YOUR GOAL
When you reach the entries below, transcribe each line word for word.

**** GIVEN DATA ****

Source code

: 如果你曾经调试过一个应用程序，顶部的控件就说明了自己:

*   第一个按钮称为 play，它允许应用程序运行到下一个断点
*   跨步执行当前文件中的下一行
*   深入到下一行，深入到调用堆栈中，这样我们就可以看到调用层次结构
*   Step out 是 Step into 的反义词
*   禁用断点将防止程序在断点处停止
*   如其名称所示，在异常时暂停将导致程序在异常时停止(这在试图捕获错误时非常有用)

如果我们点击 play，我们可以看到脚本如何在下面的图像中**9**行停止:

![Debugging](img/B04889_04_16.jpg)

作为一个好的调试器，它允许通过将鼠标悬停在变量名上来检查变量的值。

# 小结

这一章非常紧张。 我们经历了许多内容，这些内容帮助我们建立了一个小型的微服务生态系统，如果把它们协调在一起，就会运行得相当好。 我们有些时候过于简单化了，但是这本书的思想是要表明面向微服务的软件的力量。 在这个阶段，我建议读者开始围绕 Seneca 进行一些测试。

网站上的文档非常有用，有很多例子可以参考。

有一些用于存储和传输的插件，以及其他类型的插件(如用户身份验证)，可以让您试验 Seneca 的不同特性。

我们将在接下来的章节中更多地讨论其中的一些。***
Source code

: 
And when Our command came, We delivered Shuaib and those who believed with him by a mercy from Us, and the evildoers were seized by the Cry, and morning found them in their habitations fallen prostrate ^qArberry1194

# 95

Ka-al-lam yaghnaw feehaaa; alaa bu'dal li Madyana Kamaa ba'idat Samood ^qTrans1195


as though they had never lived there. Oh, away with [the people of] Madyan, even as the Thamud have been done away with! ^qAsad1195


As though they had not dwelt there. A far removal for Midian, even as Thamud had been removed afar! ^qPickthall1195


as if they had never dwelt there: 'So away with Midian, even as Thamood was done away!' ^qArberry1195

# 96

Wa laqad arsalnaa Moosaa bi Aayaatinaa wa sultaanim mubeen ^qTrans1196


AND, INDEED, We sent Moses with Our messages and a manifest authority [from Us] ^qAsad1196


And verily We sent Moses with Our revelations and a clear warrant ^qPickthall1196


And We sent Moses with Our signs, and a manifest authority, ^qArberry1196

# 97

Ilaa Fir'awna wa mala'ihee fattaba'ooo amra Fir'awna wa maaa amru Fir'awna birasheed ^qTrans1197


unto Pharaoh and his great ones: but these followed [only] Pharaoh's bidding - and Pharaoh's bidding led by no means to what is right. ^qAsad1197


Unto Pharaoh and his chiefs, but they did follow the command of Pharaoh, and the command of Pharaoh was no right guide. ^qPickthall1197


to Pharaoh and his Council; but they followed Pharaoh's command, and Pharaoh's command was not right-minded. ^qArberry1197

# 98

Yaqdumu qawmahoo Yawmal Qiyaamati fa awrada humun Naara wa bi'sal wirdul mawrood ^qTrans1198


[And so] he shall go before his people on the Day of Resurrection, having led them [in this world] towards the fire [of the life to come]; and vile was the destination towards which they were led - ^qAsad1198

****

TASK RESPONSE
Source code

: 如果你曾经调试过一个应用程序，顶部的控件就说明了自己:

*   第一个按钮称为 play，它允许应用程序运行到下一个断点
*   跨步执行当前文件中的下一行
*   深入到下一行，深入到调用堆栈中，这样我们就可以看到调用层次结构
*   Step out 是 Step into 的反义词
*   禁用断点将防止程序在断点处停止
*   如其名称所示，在异常时暂停将导致程序在异常时停止(这在试图捕获错误时非常有用)

如果我们点击 play，我们可以看到脚本如何在下面的图像中**9**行停止:

![Debugging](img/B04889_04_16.jpg)

作为一个好的调试器，它允许通过将鼠标悬停在变量名上来检查变量的值。

# 小结

这一章非常紧张。 我们经历了许多内容，这些内容帮助我们建立了一个小型的微服务生态系统，如果把它们协调在一起，就会运行得相当好。 我们有些时候过于简单化了，但是这本书的思想是要表明面向微服务的软件的力量。 在这个阶段，我建议读者开始围绕 Seneca 进行一些测试。

网站上的文档非常有用，有很多例子可以参考。

有一些用于存储和传输的插件，以及其他类型的插件(如用户身份验证)，可以让您试验 Seneca 的不同特性。

我们将在接下来的章节中更多地讨论其中的一些。***
Source code

: 
And when Our command came, We delivered Shuaib and those who believed with him by a mercy from Us, and the evildoers were seized by the Cry, and morning found them in their habitations fallen prostrate ^qArberry1194

# 95

Ka-al-lam yaghnaw feehaaa; alaa bu'dal li Madyana Kamaa ba'idat Samood ^qTrans1195


as though they had never lived there. Oh, away with [the people of] Madyan, even as the Thamud have been done away with! ^qAsad1195


As though they had not dwelt there. A far removal for Midian, even as Thamud had been removed afar! ^qPickthall1195


as if they had never dwelt there: 'So away with Midian, even as Thamood was done away!' ^qArberry1195

# 96

Wa laqad arsalnaa Moosaa bi Aayaatinaa wa sultaanim mubeen ^qTrans1196


AND, INDEED, We sent Moses with Our messages and a manifest authority [from Us] ^qAsad1196


And verily We sent Moses with Our revelations and a clear warrant ^qPickthall1196


And We sent Moses with Our signs, and a manifest authority, ^qArberry1196

# 97

Ilaa Fir'awna wa mala'ihee fattaba'ooo amra Fir'awna wa maaa amru Fir'awna birasheed ^qTrans1197


unto Pharaoh and his great ones: but these followed [only] Pharaoh's bidding - and Pharaoh's bidding led by no means to what is right. ^qAsad1197


Unto Pharaoh and his chiefs, but they did follow the command of Pharaoh, and the command of Pharaoh was no right guide. ^qPickthall1197


to Pharaoh and his Council; but they followed Pharaoh's command, and Pharaoh's command was not right-minded. ^qArberry1197

# 98

Yaqdumu qawmahoo Yawmal Qiyaamati fa awrada humun Naara wa bi'sal wirdul mawrood ^qTrans1198


[And so] he shall go before his people on the Day of Resurrection, having led them [in this world] towards the fire [of the life to come]; and vile was the destination towards which they were led - ^qAsad1198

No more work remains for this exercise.